Ik ben er nog niet helemaal van overtuigd. De uitspraak is afkomstig van virologe Marion Koopmans, een van de zeven experts die de Europese Commissie bijstaan tijdens de coronacrisis. In een lezenswaardig interview met De Correspondent stelt Koopmans: “Een grotere waarschuwing over de kwetsbaarheid voor de verspreiding van infectieziekten kunnen we niet krijgen’. En vraagt ze zich af: Wat betekent dit voor de toekomst? Hoe gaan we onze zorg inrichten, hoe we reizen, hoe we steden bouwen.’
Minstens zo interessant – en daarmee mijn tweede leestip – in het gesprek dat De Volkskrant had met David Quammen. Deze Amerikaanse journalist schreef tien jaar geleden voor National Geographic al over een nieuw coronavirus dat zich via een lokale markt in China zou verspreiden over de hele wereld.
‘Virussen volgen darwinistische regels: ze passen zich telkens aan, want zo hebben ze de grootste kans om te overleven en te reproduceren.

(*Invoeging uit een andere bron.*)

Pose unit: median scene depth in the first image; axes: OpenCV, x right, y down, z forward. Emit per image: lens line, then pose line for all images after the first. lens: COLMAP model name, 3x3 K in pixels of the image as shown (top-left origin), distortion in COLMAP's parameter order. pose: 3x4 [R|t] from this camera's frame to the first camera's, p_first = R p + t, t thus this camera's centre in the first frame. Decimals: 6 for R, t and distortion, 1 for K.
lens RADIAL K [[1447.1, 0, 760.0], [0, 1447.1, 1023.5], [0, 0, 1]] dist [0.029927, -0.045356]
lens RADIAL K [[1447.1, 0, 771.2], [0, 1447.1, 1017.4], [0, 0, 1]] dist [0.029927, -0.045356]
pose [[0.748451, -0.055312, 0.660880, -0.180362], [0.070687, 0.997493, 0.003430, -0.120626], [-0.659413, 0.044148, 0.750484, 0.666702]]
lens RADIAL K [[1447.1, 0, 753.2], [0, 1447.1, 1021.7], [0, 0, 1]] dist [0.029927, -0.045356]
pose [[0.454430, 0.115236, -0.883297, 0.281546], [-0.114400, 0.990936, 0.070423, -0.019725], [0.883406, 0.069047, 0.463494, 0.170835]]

Wanneer ze zich nestelen in de mens, hebben ze een buitensporig talrijke soort op aarde te pakken. Er zijn wel 7,7 miljard van ons, dus dan ontstaat er voor een virus een compleet nieuwe wereld van mogelijkheden. Zo bezien behoort dit nieuwe coronavirus tot de meest succesvolle virussen op aarde.’
U omschrijft de mens als een uitbráák. Waarom?

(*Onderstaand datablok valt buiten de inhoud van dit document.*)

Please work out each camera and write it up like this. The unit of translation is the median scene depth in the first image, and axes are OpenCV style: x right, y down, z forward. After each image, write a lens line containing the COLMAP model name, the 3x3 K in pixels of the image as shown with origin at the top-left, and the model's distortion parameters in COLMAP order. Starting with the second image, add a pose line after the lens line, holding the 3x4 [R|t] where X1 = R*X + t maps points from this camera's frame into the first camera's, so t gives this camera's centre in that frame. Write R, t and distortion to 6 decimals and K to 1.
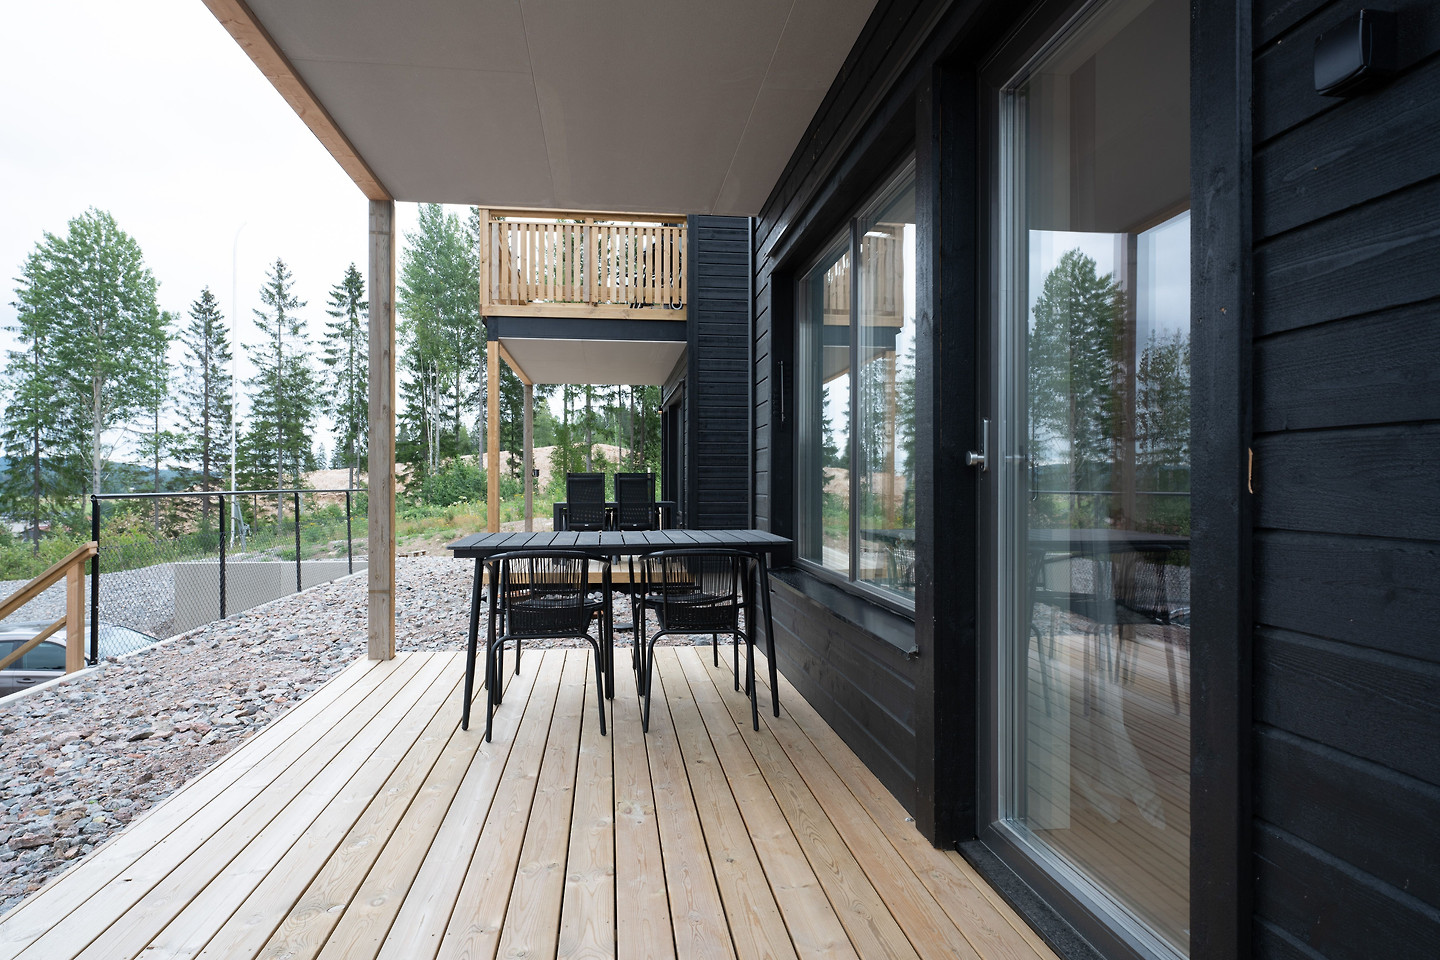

‘Ecologen spreken van een uitbraak als de populatie van een bepaalde soort ineens enorm uitdijt. Zo kan een bepaald soort nachtvlinder jaren achtereen haast onopgemerkt in een natuurgebied voorkomen, voordat ze ineens in aantal explodeert. Omwonenden willen ze al gauw met gif uitroeien. Maar het gekke is: als je rustig afwacht, zie je het volgende jaar, of het jaar daarop, een even plotselinge terugval in de populatie en langzaam verdwijnen ze weer. Waarom? Omdat ze een virale plaag in zich dragen die om zich heen grijpt zodra de soort zo talrijk is en zo dicht opeengepakt zit. Dat virus wordt hun dood en de populatie zal abrupt worden teruggesnoeid.’